The upshot of this is that minor plotlines like Lemongrab or Ice King/Simon’s backstory develop very gradually, addressed only once or twice in a season, but this honestly still proves to be a very effective frame for an episodic show that dances rapidly between comedy and drama—it keeps you guessing. Each episode is so brief that even when there’s a dud, it’s not a big deal. It’s very similar to Homestuck in that regard, constantly throwing out a huge amount of stuff that might be relevant later, depending on whether the writers decide to use it.

So Adventure Time presents you with a huge field of elements you could find appealing. But the flipside is, if there is something you latch on to as scratching an interesting itch, you might feel frustrated that it’s diluted amongst everything else. However, it’s perhaps because characters like Princess Bubblegum and Marceline don’t always take centre stage that they’re allowed to have characterisations beyond ‘straightforwardly heroic’. Finn isn’t an entirely bland character, his goofy idiolect is very charming and he can definitely carry episodes that centre on him, but I definitely have to accept the parts of Adventure Time that I enjoy most (the weird D&Dcore setting, the two main girls) are not the focus, Finn and Jake are.

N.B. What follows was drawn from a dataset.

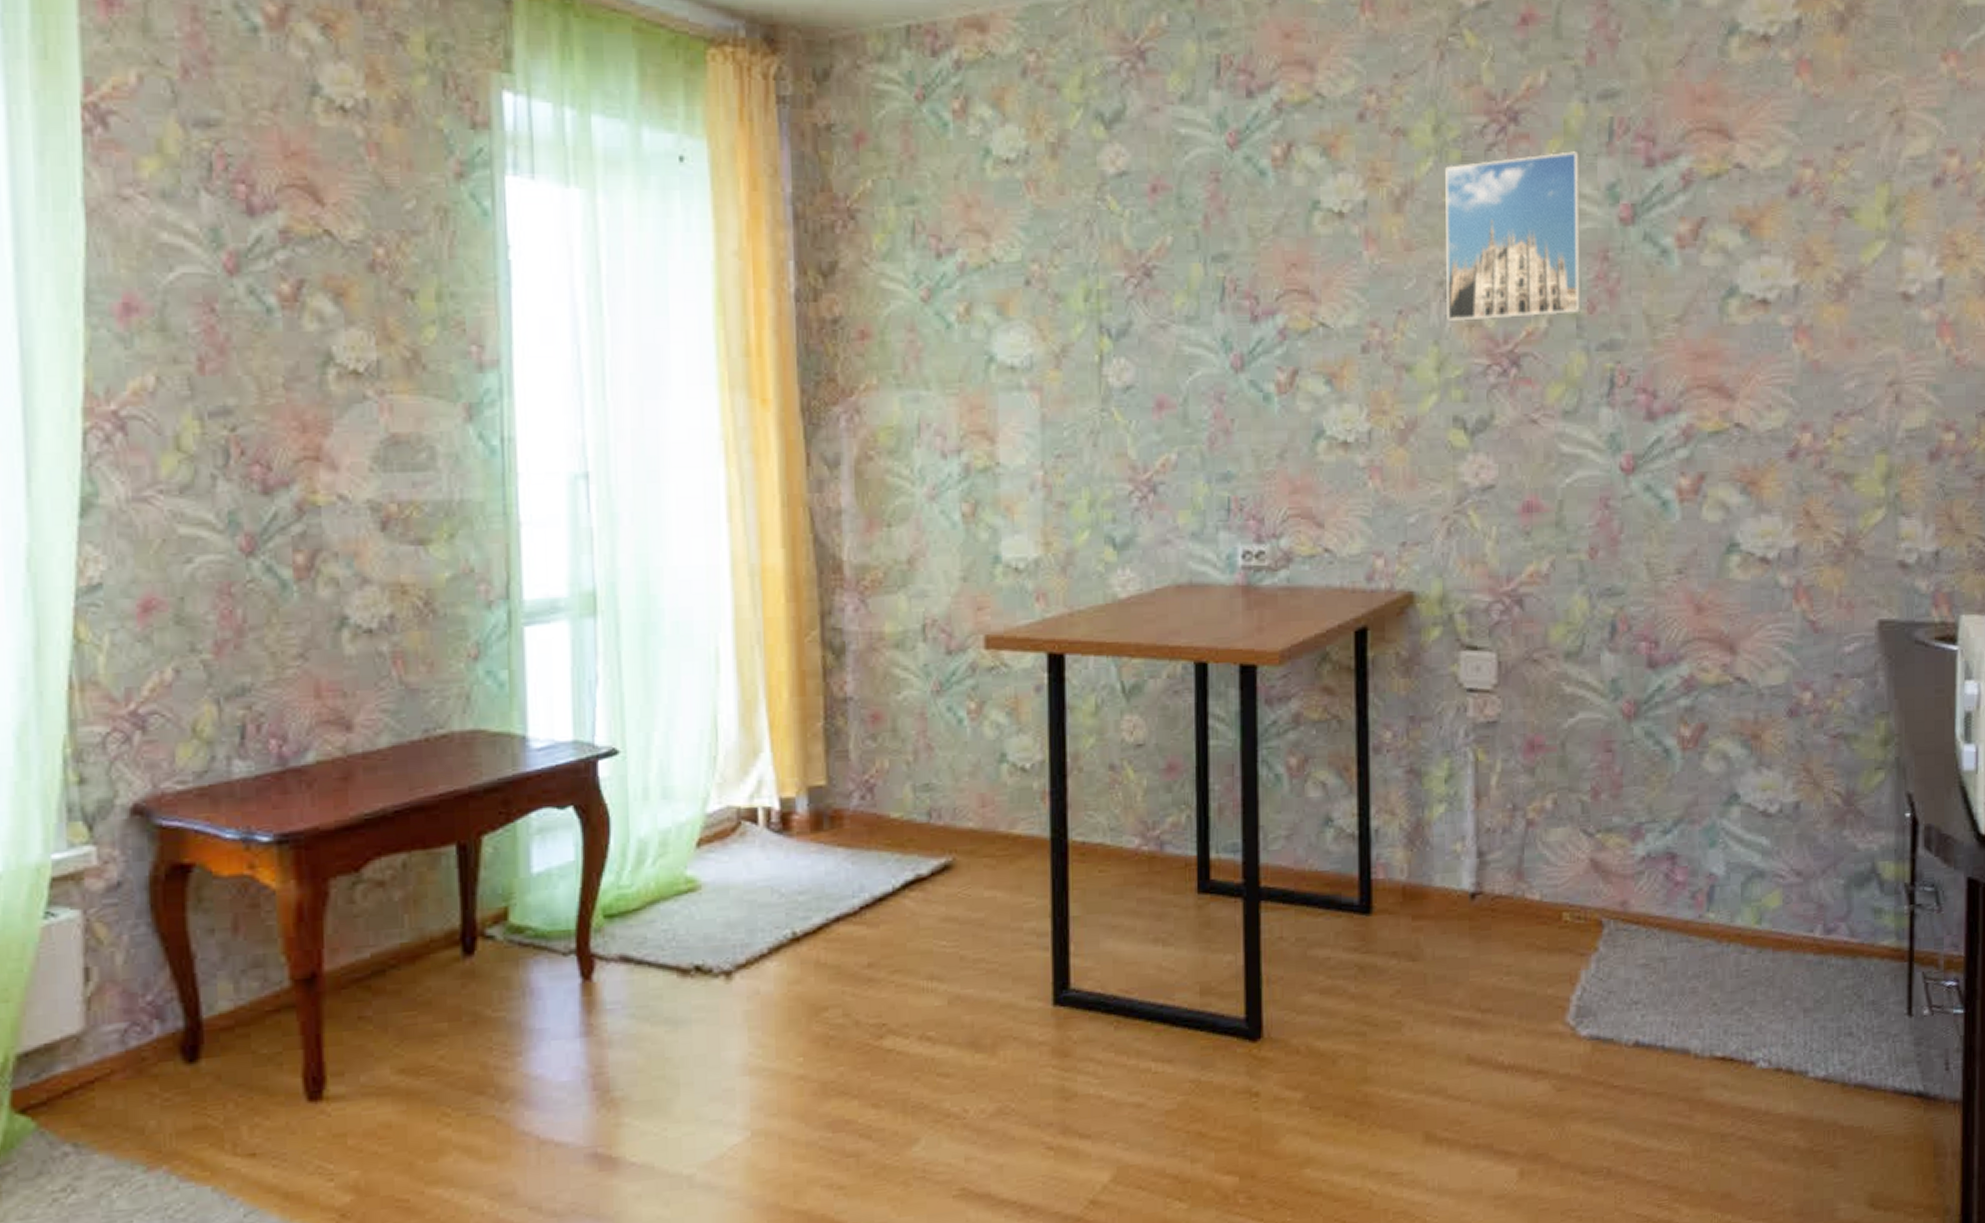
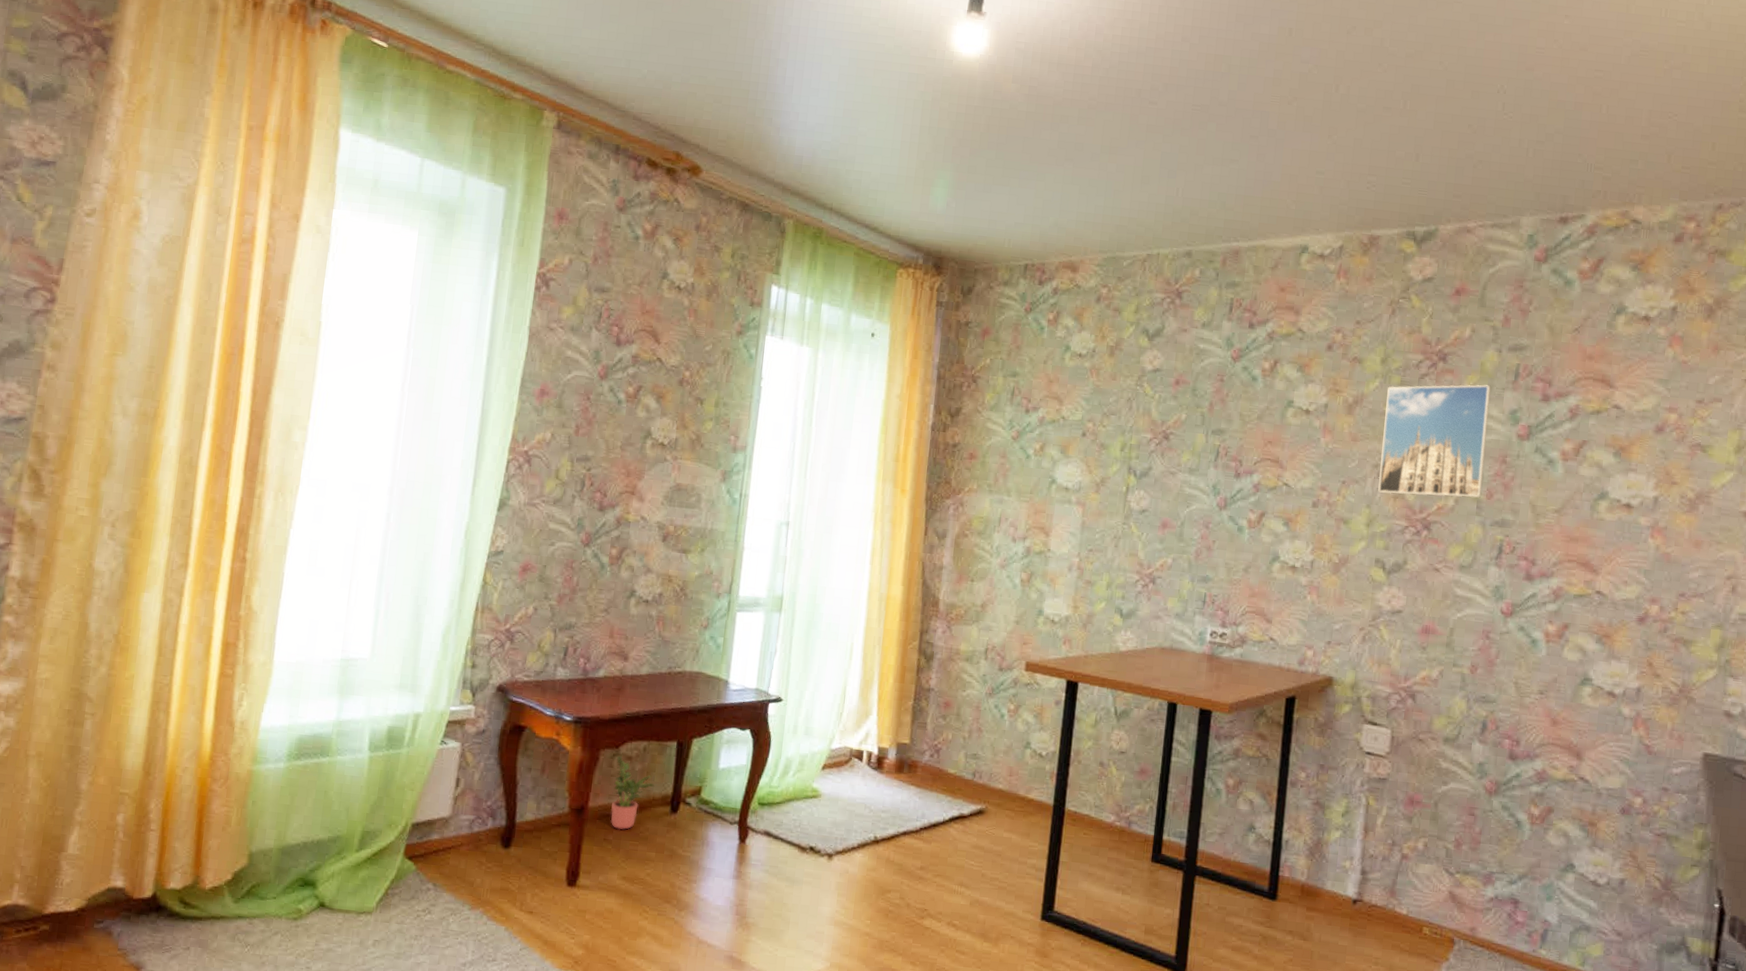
potted plant: none [358,882,431,999] -> present [610,755,655,830]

But that’s fine because every episode throws us something new and strange. What I’m struck by, coming back to it, is that Adventure Time consistently shows real passion and creativity in its animation. It doesn’t do things the ‘obvious’ way. Jake’s constant morphing is always a delight to see. Certainly I have a lot of nostalgia for watching it when it aired, but I am really enjoying this rewatch just in its own right!

Honestly, I finished this writeup for old times’ sake, but I’m not sure if there’s much need to continue an episode-by-episode commentary across the remainder of the show. I don’t think I’m drawing out anything that hasn’t already been thoroughly dissected by fans. When even Wikipedia has per-episode articles with detailed production notes and summaries of contemporary reviews, is this still an interesting format? We’ll see, I suppose!

Comments

1337 Memristors Achieve Apophenia

On the subject of under-eye war paint, while the trope in Western culture is associated with special forces, it’s a bit wider than that.

The reasoning is that cheekbones can somehow reflect a lot of sunlight into the eyes. Not sure why the hell we evolved to have cheekbones that can blind us, but painting the lower eye socket dark can:

  • Reduce the blinding effects of direct sunlight

  • Make a face less recognizable when camouflaged, as it modifies the shadow patterns our brains are trained to recognize as a “face”.